:: Job ::
Your reply must contain the full listing below, reproduced exactly, but no pictures.

:: Dataset entries ::
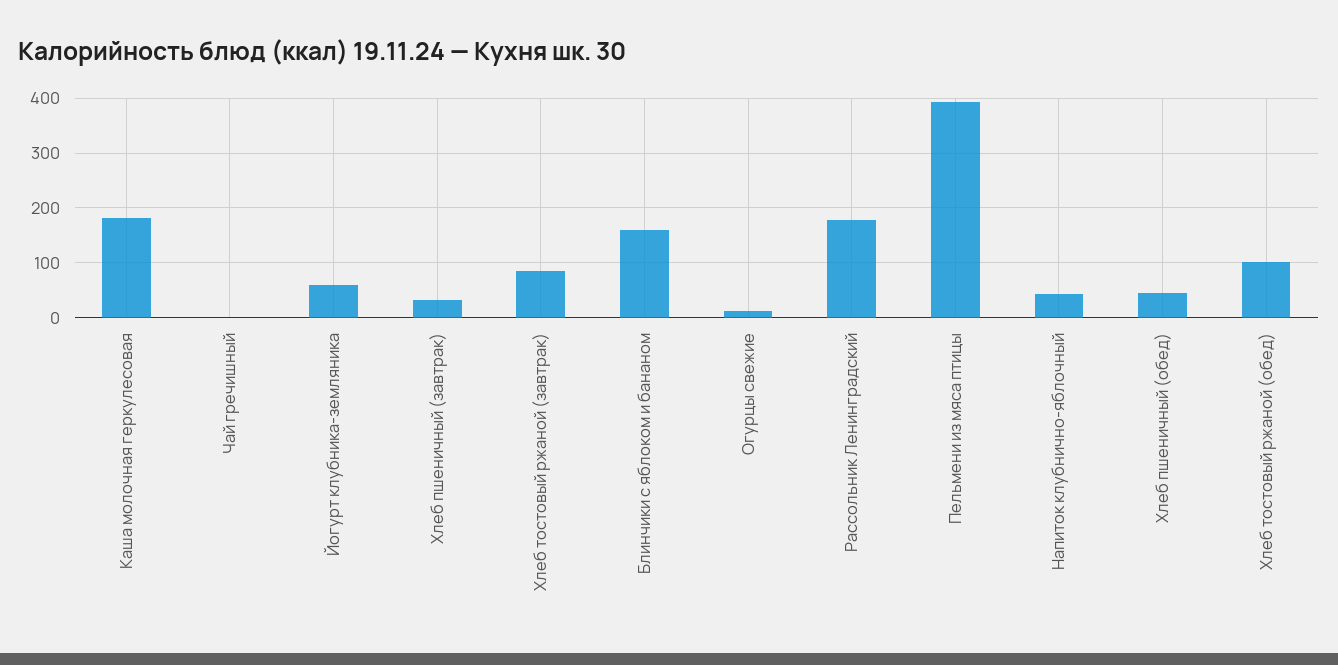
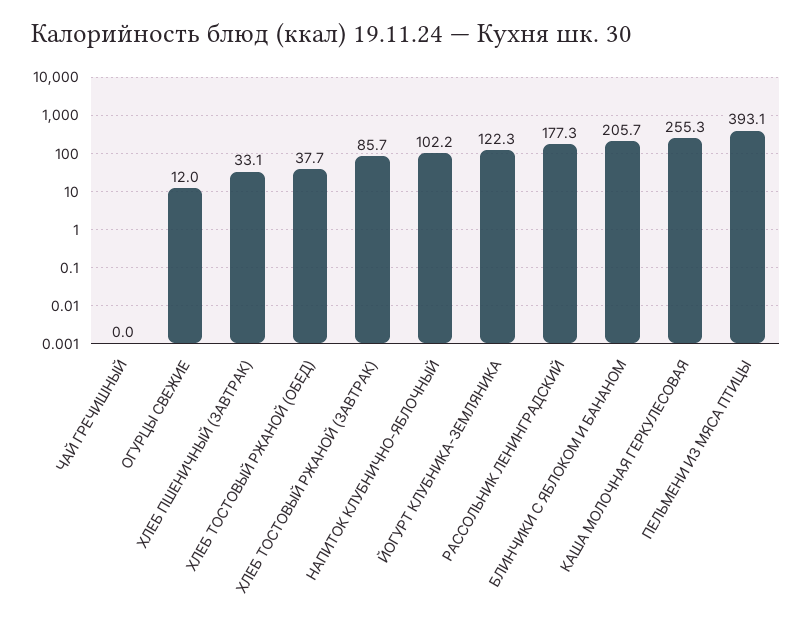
  {
-   "Каша молочная геркулесовая": 180,
+   "Каша молочная геркулесовая": 255.3,
    "Чай гречишный": 0,
-   "Йогурт клубника-земляника": 60,
+   "Йогурт клубника-земляника": 122.3,
    "Хлеб пшеничный (завтрак)": 33.1,
    "Хлеб тостовый ржаной (завтрак)": 85.7,
-   "Блинчики с яблоком и бананом": 160,
+   "Блинчики с яблоком и бананом": 205.7,
    "Огурцы свежие": 12,
    "Рассольник Ленинградский": 177.3,
    "Пельмени из мяса птицы": 393.1,
-   "Напиток клубнично-яблочный": 40,
+   "Напиток клубнично-яблочный": 102.2,
-   "Хлеб пшеничный (обед)": 40,
-   "Хлеб тостовый ржаной (обед)": 100
+   "Хлеб тостовый ржаной (обед)": 37.7
  }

:: Final answer ::
  {
-   "Каша молочная геркулесовая": 180,
+   "Каша молочная геркулесовая": 255.3,
    "Чай гречишный": 0,
-   "Йогурт клубника-земляника": 60,
+   "Йогурт клубника-земляника": 122.3,
    "Хлеб пшеничный (завтрак)": 33.1,
    "Хлеб тостовый ржаной (завтрак)": 85.7,
-   "Блинчики с яблоком и бананом": 160,
+   "Блинчики с яблоком и бананом": 205.7,
    "Огурцы свежие": 12,
    "Рассольник Ленинградский": 177.3,
    "Пельмени из мяса птицы": 393.1,
-   "Напиток клубнично-яблочный": 40,
+   "Напиток клубнично-яблочный": 102.2,
-   "Хлеб пшеничный (обед)": 40,
-   "Хлеб тостовый ржаной (обед)": 100
+   "Хлеб тостовый ржаной (обед)": 37.7
  }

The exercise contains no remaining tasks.